The FTSE 100 lost 25.83 points to 7181.76 after overnight carnage in Asia where Japan’s Nikkei fell by 3%, Hong Kong’s Hang Seng lost 2.1% and Korea’s Kospi dropped 1.92%.

The market plunges come in the wake of last week’s filthy data from leading economies such as Germany, Japan and China, and caution from the US Federal Reserve on the strength of its economy.

As a result investors have dumped risky assets and rushed from stocks and into bonds.

The stampede has seen US yields collapse with three-month government bonds now trading below 10-year debt for the first time since 2007. This shows that, at present, investors think the Fed will cut rather than raise interest rates this year.

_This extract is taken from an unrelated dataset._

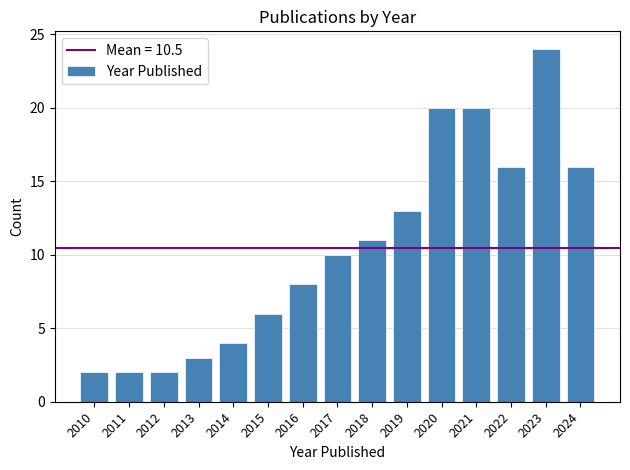

Reading right to left, list all the values displayed in this chart.

16	24	16	20	20	13	11	10	8	6	4	3	2	2	2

In London, US-focused stocks were the hardest hit with industrial equipment rental company Ashtead losing 56p to 1805p, and plumbing and heating equipment seller Ferguson fell 97p to 5172p.

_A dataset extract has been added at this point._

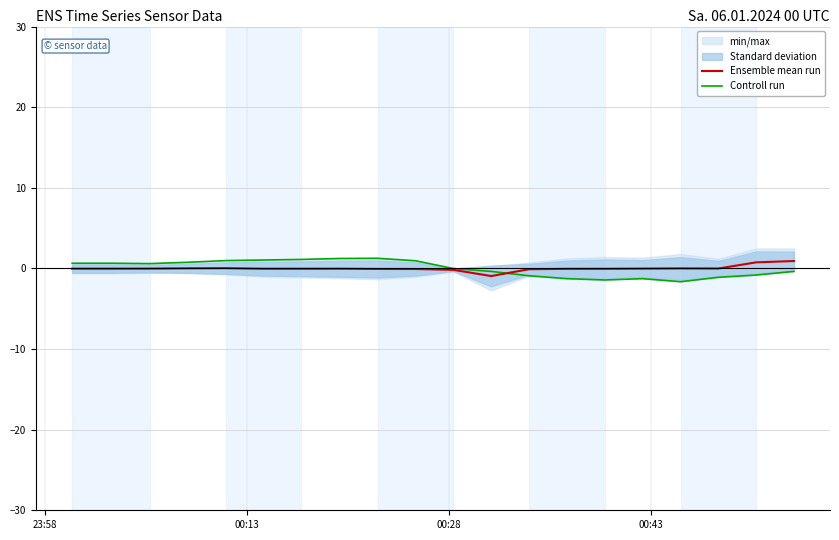

After their last crossing, which series has the higher values: Ensemble mean run or Controll run?

Ensemble mean run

Asia-focused stocks and funds were also feeling the strain: Aston Martin, popular with Chinese car buyers, was down 28.6p at 1038p and Fidelity China Special Situations lost 4p to 222p.

There was no respite for oil investors either as Brent crude fell 1% to $66.42 per barrel, sending shares in BP down 2.6p to 549.5p and Shell off 7.5p to 2398.5p.

Gold was the only commodity making gains, rising to $1316 per ounce, up $3.6. This sent gold miner Fresnillo to the top of the FTSE 100 leaderboard — up 6p at 839.6p.

Downgrades were also doing their bit to dent sentiment after analysts at Jefferies questioned whether oil company Wood Group could meet its dividend payment. The business has been focusing on disposals rather than cash generation and this session it announced it would be selling another non-core business unit for $38 million (£28 million) to Cementation Americas. Shares fell 25.8p to 520p.

But there were some risers among the sea of red as medical devices-maker ConvaTec rose 4.2p to 138.4p after naming Genus chief Karim Bitar as its chief executive. The company — which makes colostomy bags — has struggled since its float in October 2016 and has been without a chief executive since a profit warning last October.

Bitar has a reputation for turning companies around and Genus shares fell 132p to 2230p as the animal genetics group said it will now have to look for a new boss.